* ACTION ITEM: Counting only lines below that contain the string "water", give the total as a single number.

(Saved data entries)

::::::::::

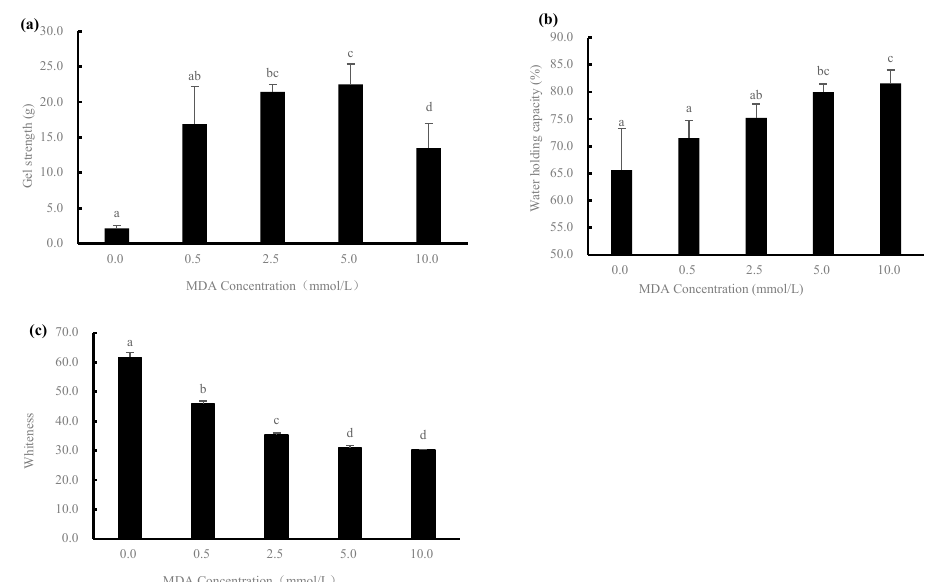
Figure 4. Changes in gel strength ( a ), water holding capacity ( b ), and whiteness ( c ) of duck myofibrillar proteins treated with different malondialdehyde (MDA) concentrations (0, 0.5, 2.5, 5.0, and 10.0 mmol/L). Different letters ( a – d ) indicate significant difference ( p < 0.05). Similar to gel strength, analysis of the water holding capacity of gels can also reflect the quality of differently treated myofibrillar protein gels. The water holding capacity of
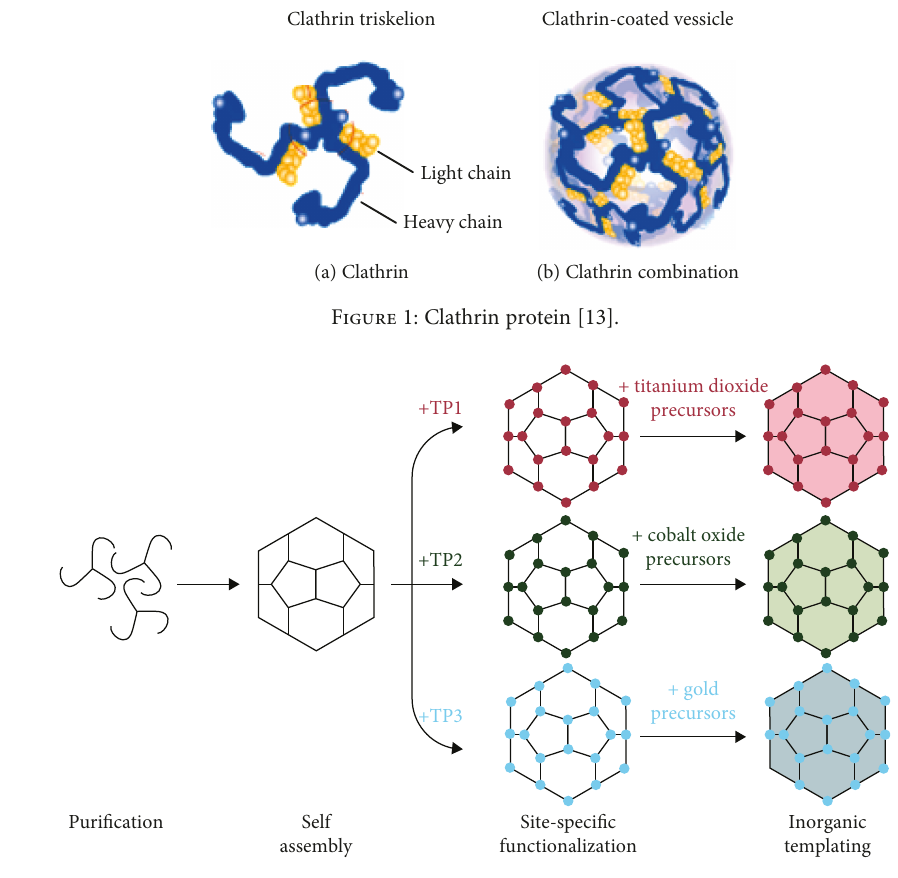
Figure 2: Application of clathrin on various materials [15].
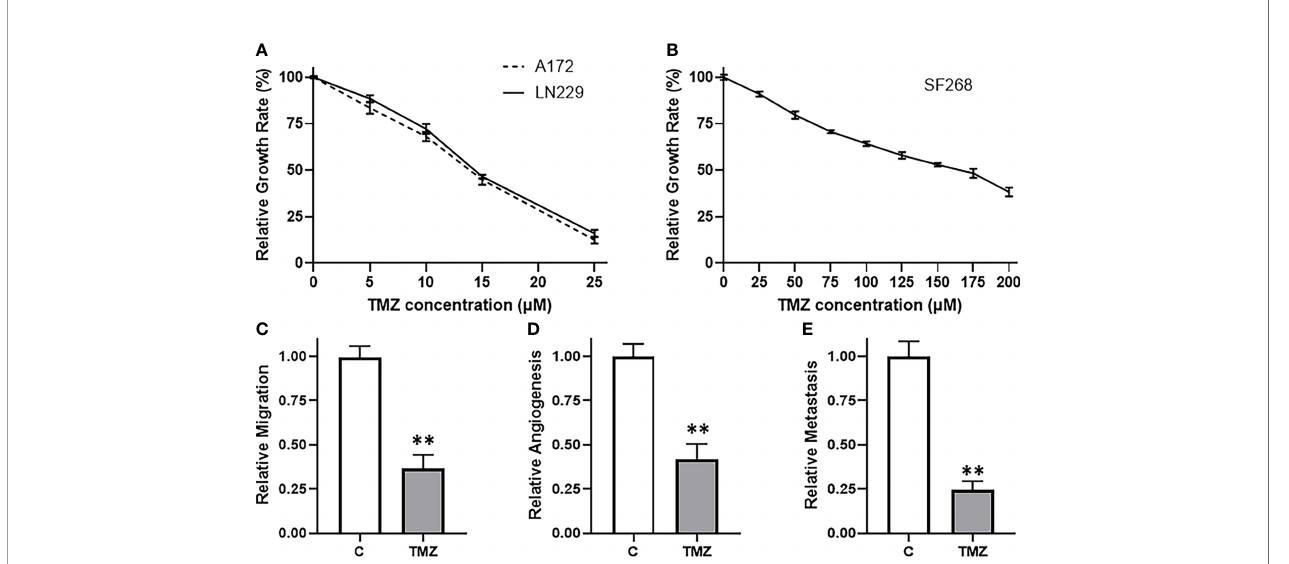
FIGURE 1 | SF268 are resistant to TMZ. MTT assays were performed to test the sensitivity of (A) A172 and LN229 and (B) SF268 glioma cells against TMZ after 3 day cycle. Vehicle treated control vs. 160 m M TMZ treated SF268 cells were subjected to assays for migration (C) , VEGF secretion (D) and MMP-9 secretion (E) . VEGF and MMP-9 were detected by ELISA as surrogates for angiogenesis and metastasis, respectively. The values of controls were regarded as ‘ 1 ’ and relative values of TMZ-treated SF268 cells are reported. C: control, TMZ: TMZ-treated SF268 cells **p < 0.01.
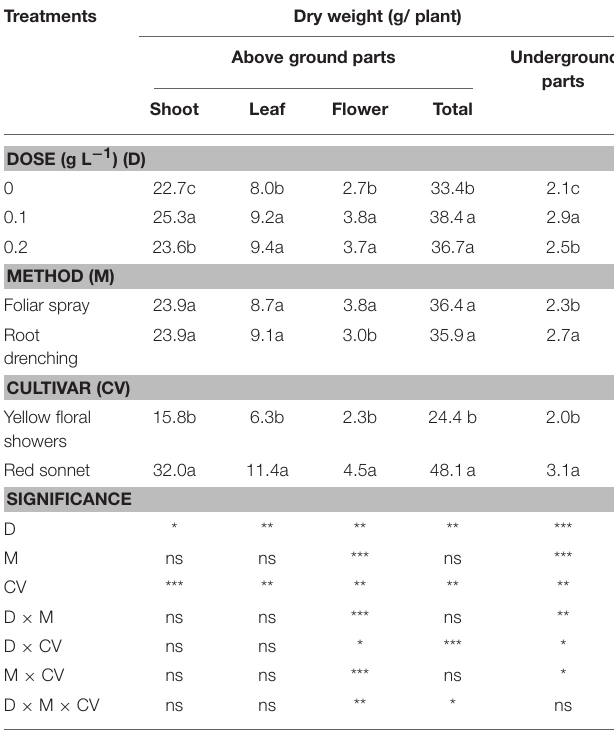
TABLE 3 | Main effects of biostimulant dose, application method and cultivar on dry weights in various parts of snapdragon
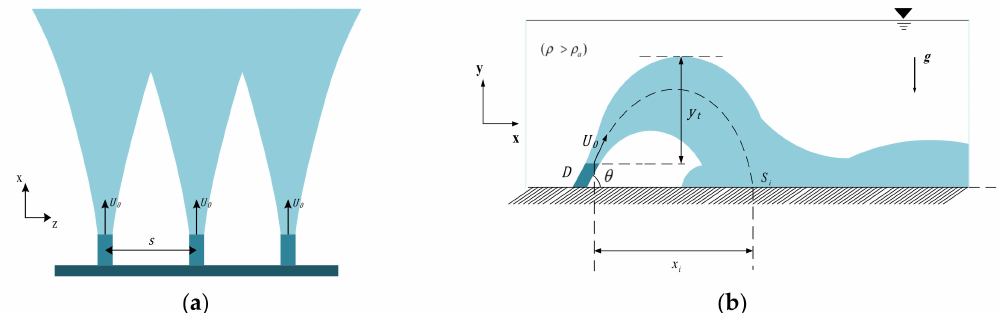
Figure 1. Schematic ( a ) plan and ( b ) side views of multiple inclined dense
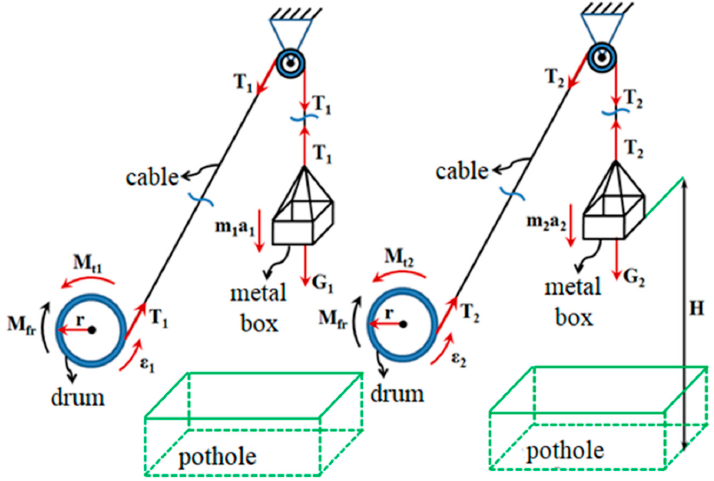
Figure 17. The classical gravitational method, the representation of forces and moments.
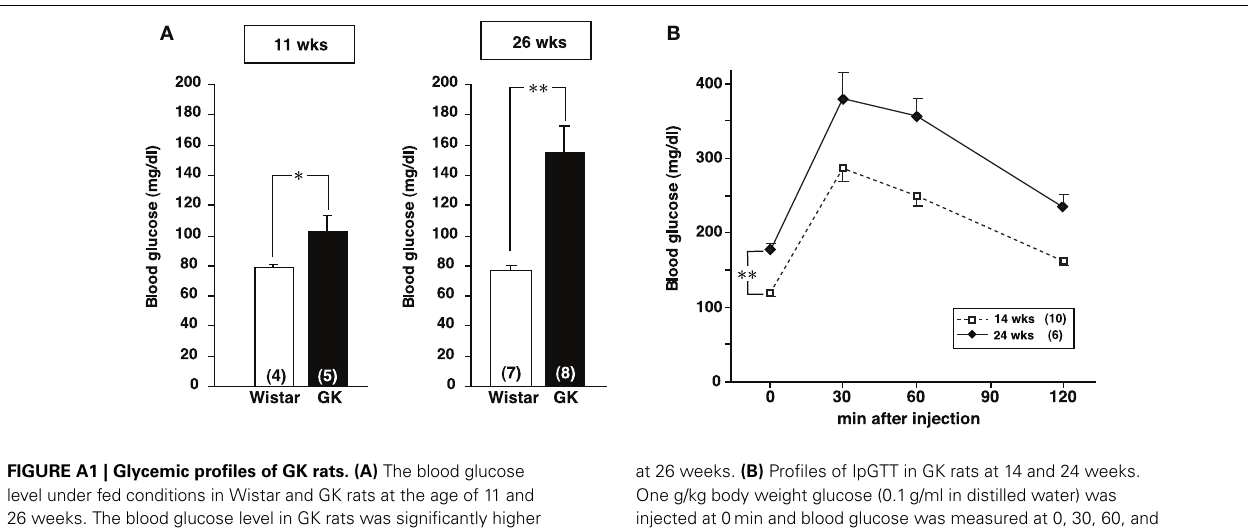
at 26 weeks. (B) Profiles of IpGTT in GK rats at 14 and 24 weeks. One g/kg body weight glucose (0.1g/ml in distilled water) was injected at 0min and blood glucose was measured at 0, 30, 60, and 120min after injection. The glucose intolerance was progressed in GK rats at 24 weeks of age ( ∗∗ p < 0 . 01, Student’s t -test).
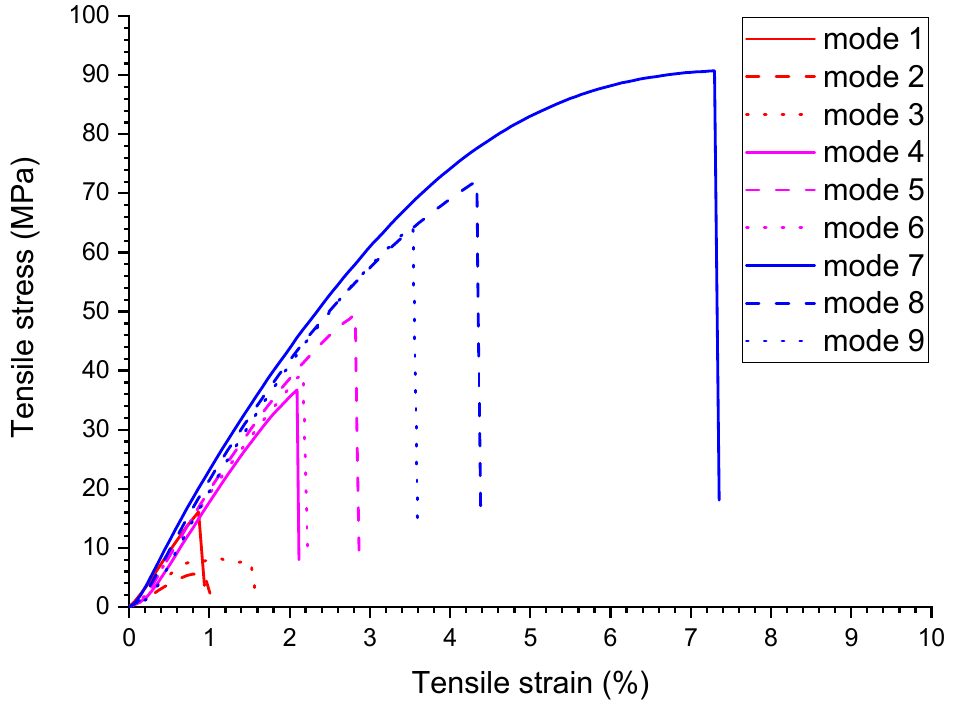
Figure 4. The strain–stress diagrams for the USW lap joints obtained using modes 1–9. Table 3. The mechanical and dimensional characteristics of the USW lap joints for various USW parameters.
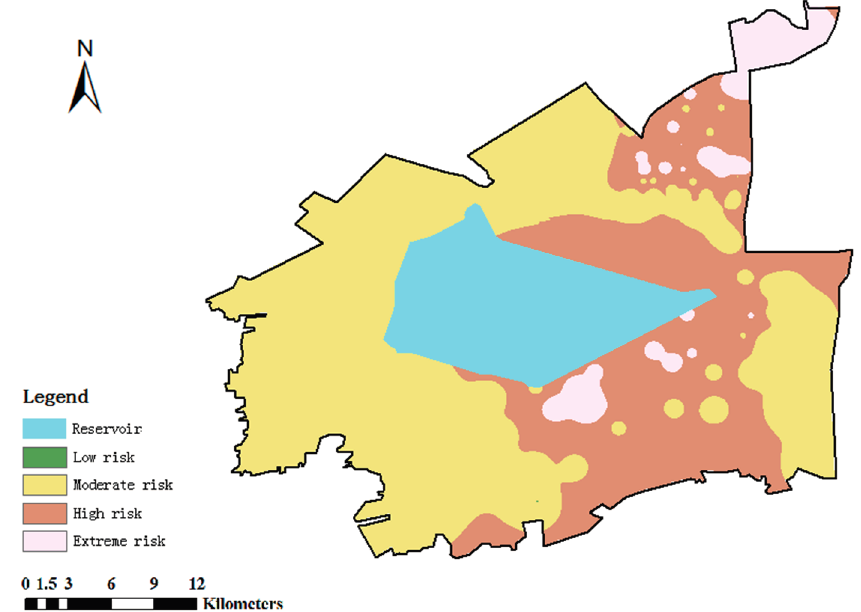
Figure 4. Spatial distribution map of the human health risks posed by contaminated soil.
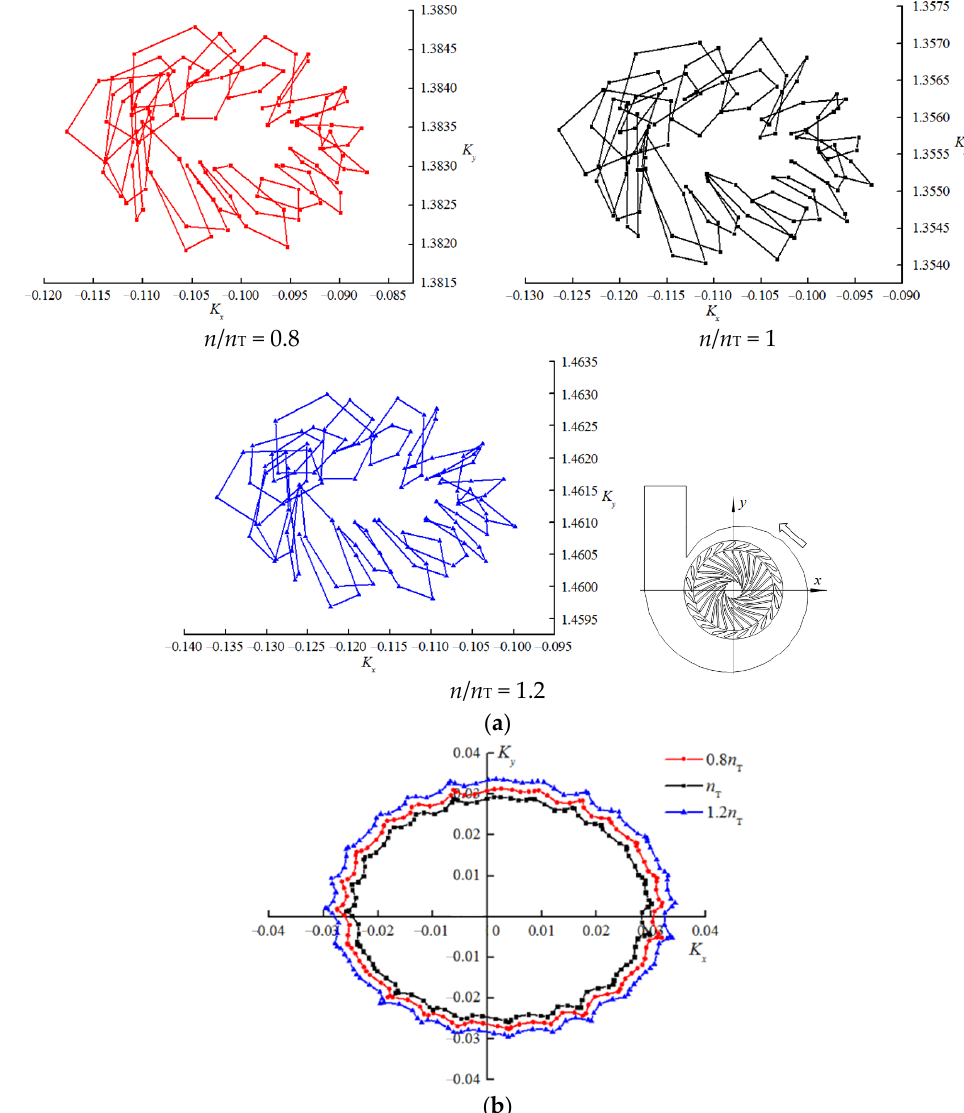
blades including 15 main blades and 15 splitter blades. The frequencies of 15 f R and 30 f R Figure 9. Radial hydraulic forces in one full working cycle. ( a ) Volute. ( b ) Impeller. Figure 9. Radial hydraulic forces in one full working cycle. ( a ) Volute. ( b ) Impeller. are named “impeller blade passing frequency”.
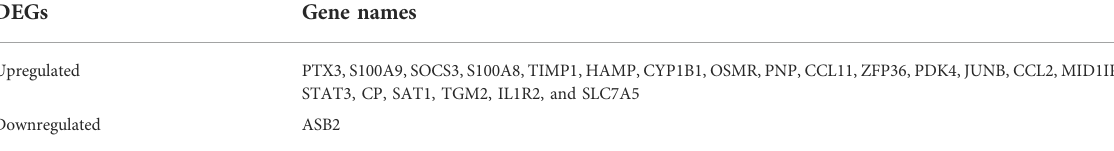
TABLE 3 Signi fi cantly enriched GO terms and KEGG pathways of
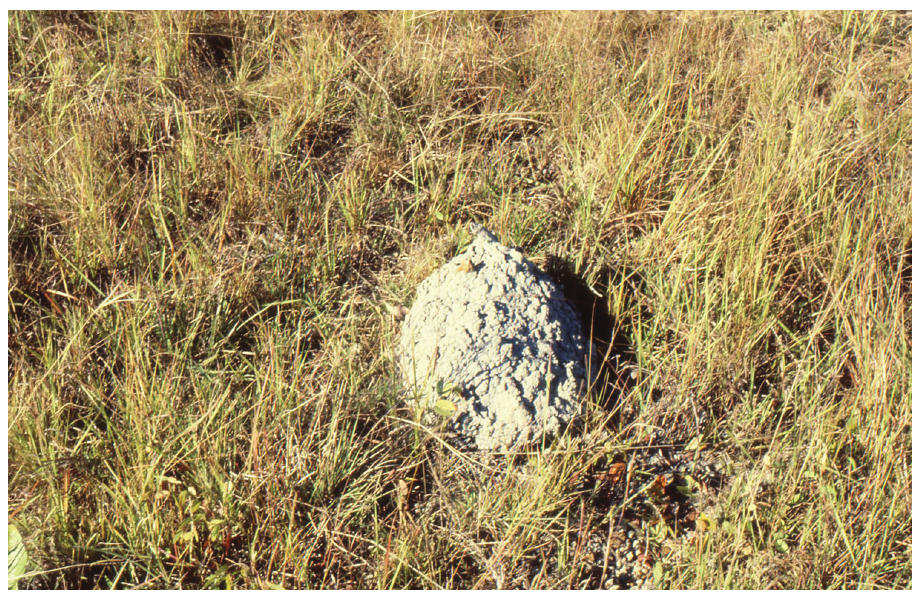
Figure 7. Termite mound of Armitermes sp., natural habitat of the new species in the Campos of Pará (photograph by the author,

::::::::::

* ANSWER TO THIS TASK: 2